One of the biggest advantages of working from home is flexibility, that is, the ability to plan your work around your home life. How much of a role do you think this plays in motivating your team to get work done? 

When you’re at work, you have something to look forward to each day. It could be your lunch break, your daily walk, or eating out in your favorite restaurant and getting that one-hour break to kind to destress. I now do that in a different form at home. I do microbursts and have little moments where after I finish a call, I go sit on my couch, check in with my wife or I play with my dog for 10 minutes. Stepping away from everything for a couple of moments really helps me go right back to the next thing with more energy. 

So allow yourself to be flexible, do things like cooking, or taking a power nap. As long as it’s not interrupting your core responsibilities, you could also block some time on your calendar. Letting your colleagues know what you’re up to is also a great way to start a dialogue. It’s a healthy way to blend personal life and work life. For instance, if I need to take a 20 minute yoga class just to stretch out, maybe some of my peers will want to jump in and try yoga too. You start to find people who share similar interests as you do, and you might never even know when you were in the office. 

Anyway, the ability to be flexible really motivates me. I noticed that it motivates a lot of my peers too, to just get excited about the work they’re doing because they know they can step away and not feel like they’re disrupting anything.

So how do you get your remote team excited about working with each other? 

The word that comes to mind is recognition. When I think about what gets me excited at work, I think about the light at the end of the tunnel where I might get a pat on the back or I might get a shout out. Creating a culture of recognizing hard work and effort, is a great way of keeping your remote team excited. It could be a quick little blast or message to your team saying – “Hey, working with Jake today, we had a great dialogue and we’re super excited to be working on this new project”. It need not necessarily be a monetary incentive but recognizing someone doing great work when everyone’s at home, really helps. 

Just make sure that there’s some balance and that you do not overdo it to the point where it feels fake and you’re forcing it. This is more about keeping ourselves accountable to recognize each other and keeping that out of frequency. 

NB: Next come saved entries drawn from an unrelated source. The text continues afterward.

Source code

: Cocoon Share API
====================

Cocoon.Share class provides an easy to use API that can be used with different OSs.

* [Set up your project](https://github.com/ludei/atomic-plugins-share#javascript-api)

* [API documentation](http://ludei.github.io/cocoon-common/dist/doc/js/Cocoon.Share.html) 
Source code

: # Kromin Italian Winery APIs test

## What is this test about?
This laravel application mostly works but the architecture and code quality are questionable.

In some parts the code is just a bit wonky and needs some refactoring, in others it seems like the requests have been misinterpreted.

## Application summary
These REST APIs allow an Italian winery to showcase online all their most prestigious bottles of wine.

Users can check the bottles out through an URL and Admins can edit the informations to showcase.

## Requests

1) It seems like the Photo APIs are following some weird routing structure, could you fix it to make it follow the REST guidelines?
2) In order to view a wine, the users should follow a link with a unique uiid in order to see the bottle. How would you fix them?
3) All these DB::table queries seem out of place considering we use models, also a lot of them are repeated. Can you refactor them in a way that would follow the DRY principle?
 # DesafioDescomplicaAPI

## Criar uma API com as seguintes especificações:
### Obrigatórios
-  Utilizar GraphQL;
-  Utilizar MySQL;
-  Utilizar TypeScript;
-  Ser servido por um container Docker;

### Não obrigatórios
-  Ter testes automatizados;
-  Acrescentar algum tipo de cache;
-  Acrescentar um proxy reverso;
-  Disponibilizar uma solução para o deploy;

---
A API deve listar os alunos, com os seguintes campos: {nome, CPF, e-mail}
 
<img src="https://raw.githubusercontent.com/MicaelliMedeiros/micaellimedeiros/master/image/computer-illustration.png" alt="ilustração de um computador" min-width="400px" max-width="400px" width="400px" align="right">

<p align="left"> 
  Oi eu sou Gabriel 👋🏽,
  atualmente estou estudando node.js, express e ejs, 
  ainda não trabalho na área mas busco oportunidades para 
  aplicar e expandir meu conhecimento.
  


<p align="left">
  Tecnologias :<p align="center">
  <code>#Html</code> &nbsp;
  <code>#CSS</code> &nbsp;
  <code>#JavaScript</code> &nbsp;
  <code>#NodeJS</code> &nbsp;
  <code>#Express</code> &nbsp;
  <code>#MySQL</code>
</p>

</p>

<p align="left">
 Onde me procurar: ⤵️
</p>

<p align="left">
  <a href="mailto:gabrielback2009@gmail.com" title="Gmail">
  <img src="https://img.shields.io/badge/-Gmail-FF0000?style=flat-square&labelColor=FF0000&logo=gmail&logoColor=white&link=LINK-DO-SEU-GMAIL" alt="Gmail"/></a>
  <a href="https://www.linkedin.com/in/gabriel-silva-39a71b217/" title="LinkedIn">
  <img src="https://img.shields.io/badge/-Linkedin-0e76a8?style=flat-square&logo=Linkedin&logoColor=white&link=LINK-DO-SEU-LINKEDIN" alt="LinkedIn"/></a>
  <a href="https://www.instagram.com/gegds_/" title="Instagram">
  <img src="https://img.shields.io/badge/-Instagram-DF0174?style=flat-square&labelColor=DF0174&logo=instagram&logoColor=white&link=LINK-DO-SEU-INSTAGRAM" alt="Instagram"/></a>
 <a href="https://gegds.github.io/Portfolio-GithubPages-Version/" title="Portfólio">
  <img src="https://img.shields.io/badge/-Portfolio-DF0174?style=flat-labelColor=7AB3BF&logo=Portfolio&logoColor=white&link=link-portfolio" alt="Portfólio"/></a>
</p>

The other thing I would want to reference is a lot of customer experience teams that I work with have some form of a customer feedback channel or know some way to get feedback from their customers. Utilizing that external feedback is extremely valuable too. So, your agents are probably excited about sharing their customer’s feedback with your team. Getting recognition from your peers is nice but to have a complete stranger – a customer or a client – give you that great feedback and finding ways to leverage that and share that across the team creates excitement. 

Also, Stella Connect is all about real-time customer feedback. So leveraging pieces of data that are interesting and exciting to the team and sharing that for recognition always seems to be really beneficial to them as well.

Key Takeaways

#1 Using a good communication tool, and having periodic check-ins to share updates and roadblocks will help you stay connected with your team. 

#2 A word of appreciation can go a long way in motivating your coworker. So make sure you recognize hard work and provide positive feedback

#3 To make sure you don’t end up taxing yourself out, schedule periodic breaks to detach yourself from work.